__WHAT TO WORK ON__. Return, exactly and in full, the lines of the records below starting at the one with "left wrist: (160, 143)" and ending at the one with "left ear: (175, 107)", and no other lines.

(Collection entries)
= = = = =
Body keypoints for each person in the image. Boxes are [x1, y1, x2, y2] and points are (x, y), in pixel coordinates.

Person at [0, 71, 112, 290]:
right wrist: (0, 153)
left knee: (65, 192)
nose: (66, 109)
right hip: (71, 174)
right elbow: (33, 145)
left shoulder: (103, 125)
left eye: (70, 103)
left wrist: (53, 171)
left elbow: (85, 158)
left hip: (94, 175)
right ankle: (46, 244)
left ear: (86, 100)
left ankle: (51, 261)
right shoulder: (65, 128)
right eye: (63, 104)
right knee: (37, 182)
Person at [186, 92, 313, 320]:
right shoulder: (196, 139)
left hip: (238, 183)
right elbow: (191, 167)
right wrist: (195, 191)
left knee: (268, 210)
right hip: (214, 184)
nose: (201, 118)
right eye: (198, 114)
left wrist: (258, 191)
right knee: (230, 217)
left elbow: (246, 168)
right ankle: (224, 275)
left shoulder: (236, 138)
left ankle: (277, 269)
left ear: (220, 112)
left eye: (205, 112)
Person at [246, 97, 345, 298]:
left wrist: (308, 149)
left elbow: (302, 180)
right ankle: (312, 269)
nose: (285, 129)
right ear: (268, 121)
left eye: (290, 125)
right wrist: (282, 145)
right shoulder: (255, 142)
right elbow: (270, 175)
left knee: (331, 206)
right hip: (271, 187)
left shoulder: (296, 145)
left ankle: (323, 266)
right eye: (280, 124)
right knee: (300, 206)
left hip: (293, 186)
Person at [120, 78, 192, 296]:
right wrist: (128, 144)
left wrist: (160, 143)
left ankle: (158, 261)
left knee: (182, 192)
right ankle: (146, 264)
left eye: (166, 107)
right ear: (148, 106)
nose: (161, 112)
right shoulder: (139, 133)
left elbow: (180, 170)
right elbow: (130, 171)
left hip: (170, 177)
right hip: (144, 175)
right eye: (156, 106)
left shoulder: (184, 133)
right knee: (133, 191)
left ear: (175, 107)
= = = = =
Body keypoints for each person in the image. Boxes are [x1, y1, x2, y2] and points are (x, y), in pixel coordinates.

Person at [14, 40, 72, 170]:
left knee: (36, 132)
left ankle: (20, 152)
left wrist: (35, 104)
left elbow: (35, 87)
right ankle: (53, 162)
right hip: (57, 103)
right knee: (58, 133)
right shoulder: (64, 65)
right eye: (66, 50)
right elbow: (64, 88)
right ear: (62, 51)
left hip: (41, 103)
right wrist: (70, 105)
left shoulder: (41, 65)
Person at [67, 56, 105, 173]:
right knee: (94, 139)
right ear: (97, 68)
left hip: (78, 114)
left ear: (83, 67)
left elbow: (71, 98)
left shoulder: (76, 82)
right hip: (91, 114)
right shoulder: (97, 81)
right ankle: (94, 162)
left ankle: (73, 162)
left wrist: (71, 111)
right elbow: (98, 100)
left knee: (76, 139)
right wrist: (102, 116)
= = = = =
__EXPECTED ANSWER__.
left wrist: (160, 143)
left ankle: (158, 261)
left knee: (182, 192)
right ankle: (146, 264)
left eye: (166, 107)
right ear: (148, 106)
nose: (161, 112)
right shoulder: (139, 133)
left elbow: (180, 170)
right elbow: (130, 171)
left hip: (170, 177)
right hip: (144, 175)
right eye: (156, 106)
left shoulder: (184, 133)
right knee: (133, 191)
left ear: (175, 107)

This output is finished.